JOB ITEM
Search the entries below for the word "DEPTH" and copy every line where it appears.

═════ RECORDS

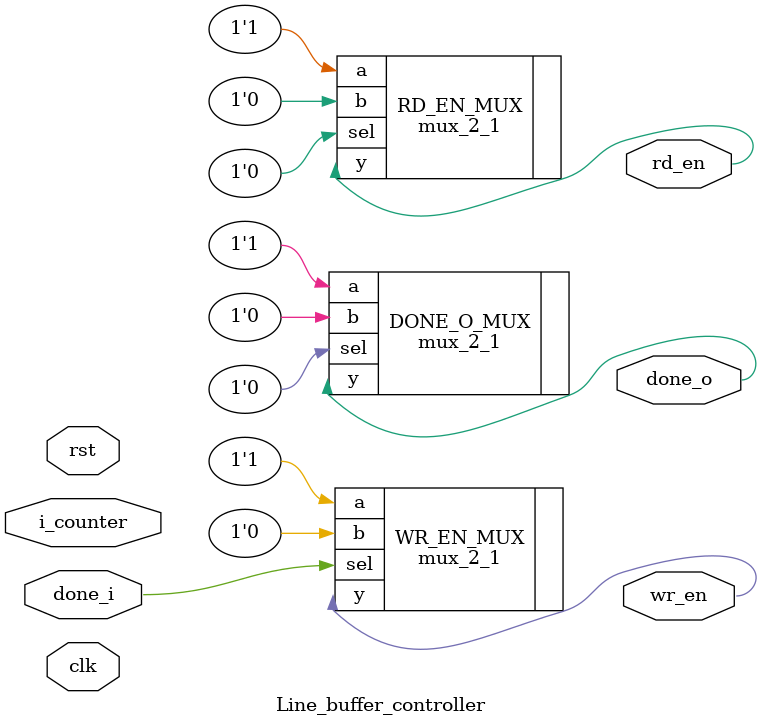
<source format=v>
module Line_buffer_controller #(parameter DEPTH = 1024)
                               (input clk,              // Clock input
                                input rst,              // Reset input
                                input done_i,           // Done signal when operation is complete
                                input [9:0] i_counter,
                                output wr_en,           // Write enable signal
                                output rd_en,           // Read enable signal
                                output done_o);         // Done output signal
    
    
    mux_2_1 WR_EN_MUX(
    .a(1'b1),
    .b(1'b0),
    .sel(done_i == 1),
    .y(wr_en)
    );
    mux_2_1 RD_EN_MUX(
    .a(1'b1),
    .b(1'b0),
    .sel(done_i && i_counter == DEPTH),
    .y(rd_en)
    );
    
    mux_2_1 DONE_O_MUX(
    .a(1'b1),
    .b(1'b0),
    .sel(i_counter == DEPTH),
    .y(done_o)
    );
    
endmodule

</source>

══════════

ANSWER BOX
module Line_buffer_controller #(parameter DEPTH = 1024)
    .sel(done_i && i_counter == DEPTH),
    .sel(i_counter == DEPTH),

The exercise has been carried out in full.